## [TEXT]
^^^^^^^^^^^^^^^^

Air Conditioner Evaporator Coil
Absorbs heat from the indoor air

So - what is air conditioner evaporator?

Air conditioner evaporator is a heat exchange. It takes in low temperature, low-pressure liquid refrigerant from the expansion device and changes it into low-pressure, low temperature vapor refrigerant.

Evaporator coil is the components that add heat to the air conditioner units.

* Notes: refrigeration is the process of removing heat from one area where it is undesirable to an area where it is not significant. For this process to work, heat has to flow from one area (medium) to another.

To make heat flows, one of the mediums has to be at a higher temperature. Since, heat always flows from a high intensity to a low intensity.

Types of air conditioner evaporator:

  1. Director-expansion or Air-cooled Evaporator
  2. Flooded evaporators

How does air conditioning evaporator works?

Air conditioning evaporator works by absorb heat from the area (medium) that need to be cooled. It does that by maintaining the evaporator coil at low temperature and pressure than the surrounding air.

Since, the AC evaporator coil contains refrigerant that absorbs heat from the surrounding air, the refrigerant temperature must be lower than the air.

The expansion device provides a pressure reduces between the high side and the low side of the system, the saturation temperature of the refrigerant entering the air conditioning evaporator is lower than the medium to be cooled.

One of the characteristic of an ac refrigerant is that as the pressure is reduced the boiling point is also reduced. Therefore, as the pressure is reduced through the expansion device so is the point at which it will boil and become a vapor.

^^^^^^^^^^^^^^^^

## [DATA]
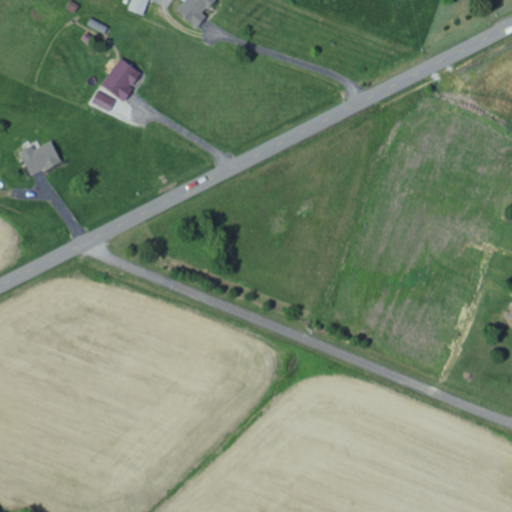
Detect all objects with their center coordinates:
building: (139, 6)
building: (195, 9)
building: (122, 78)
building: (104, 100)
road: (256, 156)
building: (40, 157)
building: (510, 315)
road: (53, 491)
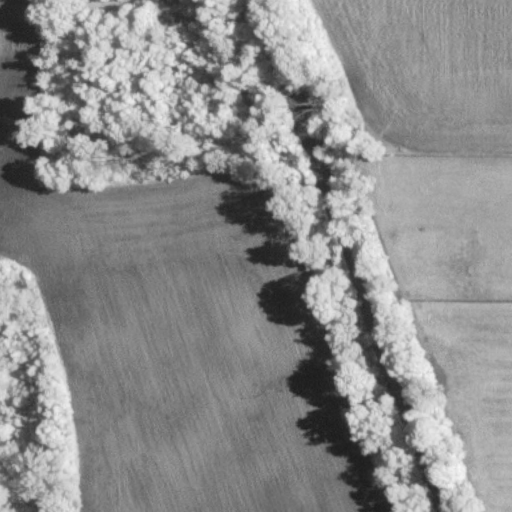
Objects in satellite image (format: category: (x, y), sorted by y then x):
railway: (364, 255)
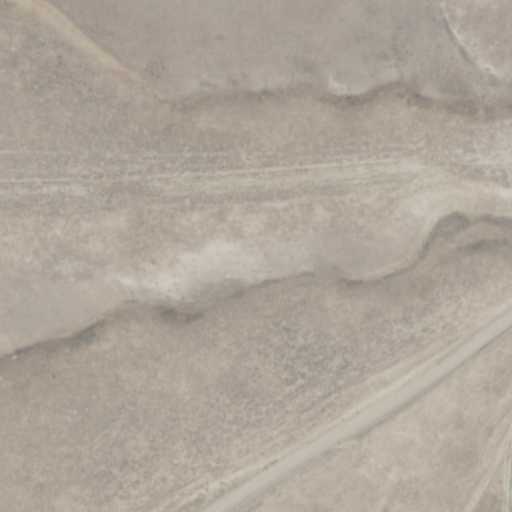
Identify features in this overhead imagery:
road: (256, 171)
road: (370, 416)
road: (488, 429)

^^^^^^^^^^^^^^^^

## [INSTRUCTIONS]
**a.** In the entries, from the line with "Objects in satellite" through the last entry, swap "overhead imagery" for "aerial imagery" and write those lines out again with everything else unchanged. Leave the pictures out.
**b.** Continue the article on the air conditioner evaporator coil from its final sentence.

## [ANSWERS TO EACH TASK]
**a.**
Objects in satellite image (format: category: (x, y), sorted by y then x):
railway: (364, 255)
Identify features in this aerial imagery:
road: (256, 171)
road: (370, 416)
road: (488, 429)

**b.**
As the warm air from the space passes over the evaporator coil, it gives up its heat to the lower temperature liquid/vapor mixture passing through the evaporator. As the liquid refrigerant absorbs this heat it boils changing from the liquid state to the vapor state.

The amount of heat the air conditioner evaporator absorbs must equal the amount of heat it lost

For instance, if the air conditioning evaporator gives up 100 Btu’s of heat to the surrounding hot air, then the refrigerant within the air conditioning evaporator coil must gain 100 Btu’s of heat.

The amount of liquid entering the evaporator must be enough, so by the time it reaches the end of the evaporator. It will be completely boiled to the vapor state.

There must be enough air flows across the AC evaporator coil to provides heat to the refrigerant in the evaporator coil. This is just a safety way to ensure the air conditioner compressor doesn’t have the liquid refrigerant entering it.

Air conditioning evaporator picture above tells us what happen to the evaporator coil.

The evaporator coil absorbs heat into the refrigerant from the warmer air passing over the surface of the evaporator coil. The heat absorbed causes the liquid refrigerant to boil, changing it from a liquid state to a vapor state.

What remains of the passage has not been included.